WHAT YOU SHOULD DO: The lines needed are those from the start of the records through the line holding "Biochemistry Tutors in Cerritos", each copied exactly.

Transcribed page contents
%%
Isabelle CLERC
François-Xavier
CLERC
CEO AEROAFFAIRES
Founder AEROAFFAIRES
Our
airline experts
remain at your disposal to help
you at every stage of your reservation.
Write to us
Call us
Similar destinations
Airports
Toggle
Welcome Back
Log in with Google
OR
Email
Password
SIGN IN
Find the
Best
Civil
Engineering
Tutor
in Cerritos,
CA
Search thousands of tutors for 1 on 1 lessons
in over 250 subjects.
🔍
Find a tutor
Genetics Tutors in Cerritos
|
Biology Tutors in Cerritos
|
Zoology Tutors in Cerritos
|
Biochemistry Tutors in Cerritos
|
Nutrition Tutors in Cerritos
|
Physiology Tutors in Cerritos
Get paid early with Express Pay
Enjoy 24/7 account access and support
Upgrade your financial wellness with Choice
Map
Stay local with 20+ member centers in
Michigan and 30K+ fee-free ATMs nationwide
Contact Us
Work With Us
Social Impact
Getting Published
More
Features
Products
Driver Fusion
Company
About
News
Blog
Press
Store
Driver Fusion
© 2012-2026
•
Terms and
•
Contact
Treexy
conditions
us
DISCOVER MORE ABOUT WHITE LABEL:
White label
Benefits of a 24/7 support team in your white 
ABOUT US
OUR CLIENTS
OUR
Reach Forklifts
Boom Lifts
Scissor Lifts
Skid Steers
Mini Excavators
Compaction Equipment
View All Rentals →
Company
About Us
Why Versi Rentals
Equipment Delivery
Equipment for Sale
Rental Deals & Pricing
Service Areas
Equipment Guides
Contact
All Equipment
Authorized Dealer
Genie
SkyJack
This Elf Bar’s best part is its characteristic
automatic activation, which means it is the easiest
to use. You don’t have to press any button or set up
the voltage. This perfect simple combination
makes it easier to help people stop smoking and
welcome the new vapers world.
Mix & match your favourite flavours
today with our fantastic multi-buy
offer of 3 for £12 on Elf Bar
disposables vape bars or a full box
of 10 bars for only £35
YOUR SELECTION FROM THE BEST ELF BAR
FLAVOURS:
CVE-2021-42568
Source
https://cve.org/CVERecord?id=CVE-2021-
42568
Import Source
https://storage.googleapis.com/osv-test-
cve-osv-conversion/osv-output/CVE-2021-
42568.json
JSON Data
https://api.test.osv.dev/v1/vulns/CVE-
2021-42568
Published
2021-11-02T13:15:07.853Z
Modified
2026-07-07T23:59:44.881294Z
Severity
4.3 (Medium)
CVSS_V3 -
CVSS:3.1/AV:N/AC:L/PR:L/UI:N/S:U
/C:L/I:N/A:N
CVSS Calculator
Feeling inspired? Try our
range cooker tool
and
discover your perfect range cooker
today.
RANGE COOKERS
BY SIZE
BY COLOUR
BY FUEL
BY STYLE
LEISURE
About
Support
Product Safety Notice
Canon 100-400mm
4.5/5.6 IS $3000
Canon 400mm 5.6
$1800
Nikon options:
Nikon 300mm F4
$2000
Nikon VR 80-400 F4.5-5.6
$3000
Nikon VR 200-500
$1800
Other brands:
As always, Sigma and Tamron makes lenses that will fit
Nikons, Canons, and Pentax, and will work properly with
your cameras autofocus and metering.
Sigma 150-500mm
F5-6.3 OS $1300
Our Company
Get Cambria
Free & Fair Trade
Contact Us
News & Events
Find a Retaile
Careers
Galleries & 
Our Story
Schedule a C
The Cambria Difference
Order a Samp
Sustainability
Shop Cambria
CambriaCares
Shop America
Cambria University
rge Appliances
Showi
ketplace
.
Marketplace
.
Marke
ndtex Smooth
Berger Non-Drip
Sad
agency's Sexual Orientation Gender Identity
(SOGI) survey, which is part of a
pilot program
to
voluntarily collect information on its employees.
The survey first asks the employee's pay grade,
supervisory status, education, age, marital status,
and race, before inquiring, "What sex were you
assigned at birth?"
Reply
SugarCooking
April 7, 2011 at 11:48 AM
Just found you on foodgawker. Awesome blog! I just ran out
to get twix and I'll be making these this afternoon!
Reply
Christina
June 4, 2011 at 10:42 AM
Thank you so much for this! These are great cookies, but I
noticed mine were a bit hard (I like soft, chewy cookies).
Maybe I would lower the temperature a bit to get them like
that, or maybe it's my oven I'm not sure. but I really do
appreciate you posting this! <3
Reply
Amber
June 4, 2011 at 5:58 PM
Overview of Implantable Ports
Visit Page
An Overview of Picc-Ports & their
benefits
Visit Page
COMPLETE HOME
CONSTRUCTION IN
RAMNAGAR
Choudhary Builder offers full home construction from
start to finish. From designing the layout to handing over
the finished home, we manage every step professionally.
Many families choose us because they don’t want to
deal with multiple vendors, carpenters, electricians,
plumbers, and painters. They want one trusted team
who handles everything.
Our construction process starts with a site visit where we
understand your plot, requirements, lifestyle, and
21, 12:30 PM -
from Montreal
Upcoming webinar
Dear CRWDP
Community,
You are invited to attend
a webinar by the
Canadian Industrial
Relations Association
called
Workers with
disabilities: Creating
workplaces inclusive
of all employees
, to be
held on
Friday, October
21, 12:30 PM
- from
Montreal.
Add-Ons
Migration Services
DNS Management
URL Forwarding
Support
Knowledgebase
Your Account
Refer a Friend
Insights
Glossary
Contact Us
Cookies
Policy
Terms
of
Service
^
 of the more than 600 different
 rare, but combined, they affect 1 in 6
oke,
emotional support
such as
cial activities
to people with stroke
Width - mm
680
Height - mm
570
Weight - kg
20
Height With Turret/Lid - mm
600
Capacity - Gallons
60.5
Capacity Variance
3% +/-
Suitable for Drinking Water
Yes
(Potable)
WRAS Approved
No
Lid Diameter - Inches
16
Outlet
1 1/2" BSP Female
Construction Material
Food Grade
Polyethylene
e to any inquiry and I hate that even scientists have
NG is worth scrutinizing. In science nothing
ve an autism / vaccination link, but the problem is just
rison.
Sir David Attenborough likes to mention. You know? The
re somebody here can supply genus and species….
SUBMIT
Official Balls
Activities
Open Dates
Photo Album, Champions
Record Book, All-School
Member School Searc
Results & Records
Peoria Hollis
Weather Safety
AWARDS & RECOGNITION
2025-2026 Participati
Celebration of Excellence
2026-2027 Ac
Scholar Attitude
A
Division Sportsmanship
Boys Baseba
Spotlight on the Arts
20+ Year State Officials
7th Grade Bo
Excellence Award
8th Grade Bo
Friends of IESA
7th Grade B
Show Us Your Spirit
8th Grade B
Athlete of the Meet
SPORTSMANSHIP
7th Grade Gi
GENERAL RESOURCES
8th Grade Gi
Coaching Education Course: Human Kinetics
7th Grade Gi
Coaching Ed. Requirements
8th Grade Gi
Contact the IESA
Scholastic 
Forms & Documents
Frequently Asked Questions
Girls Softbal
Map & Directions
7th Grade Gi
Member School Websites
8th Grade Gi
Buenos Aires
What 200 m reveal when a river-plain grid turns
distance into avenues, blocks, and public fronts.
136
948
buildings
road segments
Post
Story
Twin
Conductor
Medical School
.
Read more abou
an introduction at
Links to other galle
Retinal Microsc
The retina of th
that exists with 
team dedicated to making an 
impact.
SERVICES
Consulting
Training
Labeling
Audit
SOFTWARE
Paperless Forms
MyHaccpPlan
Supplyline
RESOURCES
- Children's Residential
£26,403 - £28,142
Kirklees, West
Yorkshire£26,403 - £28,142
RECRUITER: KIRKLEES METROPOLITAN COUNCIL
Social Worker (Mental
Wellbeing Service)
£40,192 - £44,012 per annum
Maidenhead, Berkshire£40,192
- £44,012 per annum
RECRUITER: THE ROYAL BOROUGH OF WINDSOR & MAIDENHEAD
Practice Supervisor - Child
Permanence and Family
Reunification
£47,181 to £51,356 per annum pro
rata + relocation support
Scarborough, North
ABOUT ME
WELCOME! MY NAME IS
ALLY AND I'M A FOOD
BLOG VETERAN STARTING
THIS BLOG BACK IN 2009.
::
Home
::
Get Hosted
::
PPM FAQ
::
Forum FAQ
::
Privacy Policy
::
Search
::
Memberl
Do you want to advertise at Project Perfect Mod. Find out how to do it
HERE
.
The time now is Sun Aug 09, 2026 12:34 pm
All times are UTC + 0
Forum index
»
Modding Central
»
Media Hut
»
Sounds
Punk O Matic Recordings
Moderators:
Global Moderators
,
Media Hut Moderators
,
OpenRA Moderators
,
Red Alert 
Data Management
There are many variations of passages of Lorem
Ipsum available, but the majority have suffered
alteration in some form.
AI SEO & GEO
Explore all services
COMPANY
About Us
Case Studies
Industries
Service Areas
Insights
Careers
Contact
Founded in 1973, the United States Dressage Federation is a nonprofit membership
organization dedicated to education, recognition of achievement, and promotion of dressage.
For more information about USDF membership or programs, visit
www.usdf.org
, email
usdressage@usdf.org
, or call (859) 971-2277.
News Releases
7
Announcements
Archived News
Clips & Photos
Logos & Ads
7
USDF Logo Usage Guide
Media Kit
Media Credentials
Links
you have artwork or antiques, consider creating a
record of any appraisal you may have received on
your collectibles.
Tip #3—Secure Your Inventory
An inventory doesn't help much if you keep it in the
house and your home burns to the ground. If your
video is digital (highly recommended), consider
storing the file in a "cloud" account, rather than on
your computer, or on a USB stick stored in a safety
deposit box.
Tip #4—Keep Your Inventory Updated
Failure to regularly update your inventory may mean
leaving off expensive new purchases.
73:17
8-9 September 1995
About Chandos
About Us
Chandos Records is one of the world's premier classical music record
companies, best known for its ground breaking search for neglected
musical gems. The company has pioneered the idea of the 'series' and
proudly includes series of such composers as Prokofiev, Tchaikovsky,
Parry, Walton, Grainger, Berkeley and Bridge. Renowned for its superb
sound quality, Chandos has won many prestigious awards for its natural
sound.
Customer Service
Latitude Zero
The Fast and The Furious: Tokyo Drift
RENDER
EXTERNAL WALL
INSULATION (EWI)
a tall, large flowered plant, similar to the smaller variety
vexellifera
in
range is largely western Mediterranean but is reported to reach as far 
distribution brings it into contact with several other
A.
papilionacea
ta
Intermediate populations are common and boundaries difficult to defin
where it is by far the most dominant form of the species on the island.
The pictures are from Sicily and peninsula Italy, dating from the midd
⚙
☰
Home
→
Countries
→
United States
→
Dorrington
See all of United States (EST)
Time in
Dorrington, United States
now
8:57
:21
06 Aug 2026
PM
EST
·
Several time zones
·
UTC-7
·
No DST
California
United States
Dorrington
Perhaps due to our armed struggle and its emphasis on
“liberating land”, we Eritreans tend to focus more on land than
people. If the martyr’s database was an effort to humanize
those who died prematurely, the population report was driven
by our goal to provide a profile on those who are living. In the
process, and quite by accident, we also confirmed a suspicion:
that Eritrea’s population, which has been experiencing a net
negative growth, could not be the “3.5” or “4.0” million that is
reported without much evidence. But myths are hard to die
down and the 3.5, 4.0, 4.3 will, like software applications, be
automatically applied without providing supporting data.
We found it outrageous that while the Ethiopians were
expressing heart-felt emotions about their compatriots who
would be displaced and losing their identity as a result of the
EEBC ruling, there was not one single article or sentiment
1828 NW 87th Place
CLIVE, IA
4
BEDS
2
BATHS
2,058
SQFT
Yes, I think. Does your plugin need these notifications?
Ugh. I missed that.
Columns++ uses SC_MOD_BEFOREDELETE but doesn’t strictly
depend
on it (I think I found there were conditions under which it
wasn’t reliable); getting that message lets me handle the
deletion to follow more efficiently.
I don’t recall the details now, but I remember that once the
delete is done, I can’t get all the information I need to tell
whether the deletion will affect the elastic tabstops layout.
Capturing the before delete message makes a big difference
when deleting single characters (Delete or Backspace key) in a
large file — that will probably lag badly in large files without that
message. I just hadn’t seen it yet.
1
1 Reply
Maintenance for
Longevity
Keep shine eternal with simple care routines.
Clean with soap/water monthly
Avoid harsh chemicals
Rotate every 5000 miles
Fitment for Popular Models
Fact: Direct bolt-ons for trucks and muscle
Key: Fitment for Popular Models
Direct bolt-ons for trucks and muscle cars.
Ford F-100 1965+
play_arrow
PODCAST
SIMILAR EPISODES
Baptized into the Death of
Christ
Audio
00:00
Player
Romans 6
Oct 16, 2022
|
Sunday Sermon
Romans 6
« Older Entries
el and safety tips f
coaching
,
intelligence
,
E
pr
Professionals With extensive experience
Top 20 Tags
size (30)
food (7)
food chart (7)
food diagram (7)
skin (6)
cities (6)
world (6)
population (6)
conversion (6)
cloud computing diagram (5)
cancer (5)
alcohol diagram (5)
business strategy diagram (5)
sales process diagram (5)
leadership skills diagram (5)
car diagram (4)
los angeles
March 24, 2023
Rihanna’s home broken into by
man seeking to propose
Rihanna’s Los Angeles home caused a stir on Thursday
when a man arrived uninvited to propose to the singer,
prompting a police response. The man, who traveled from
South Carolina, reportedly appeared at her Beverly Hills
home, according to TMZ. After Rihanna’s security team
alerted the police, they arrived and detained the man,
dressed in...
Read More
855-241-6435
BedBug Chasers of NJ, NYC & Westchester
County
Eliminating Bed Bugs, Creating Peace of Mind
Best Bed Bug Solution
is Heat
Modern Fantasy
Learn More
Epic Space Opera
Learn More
%%
FINISHED EXERCISE:
Isabelle CLERC
François-Xavier
CLERC
CEO AEROAFFAIRES
Founder AEROAFFAIRES
Our
airline experts
remain at your disposal to help
you at every stage of your reservation.
Write to us
Call us
Similar destinations
Airports
Toggle
Welcome Back
Log in with Google
OR
Email
Password
SIGN IN
Find the
Best
Civil
Engineering
Tutor
in Cerritos,
CA
Search thousands of tutors for 1 on 1 lessons
in over 250 subjects.
🔍
Find a tutor
Genetics Tutors in Cerritos
|
Biology Tutors in Cerritos
|
Zoology Tutors in Cerritos
|
Biochemistry Tutors in Cerritos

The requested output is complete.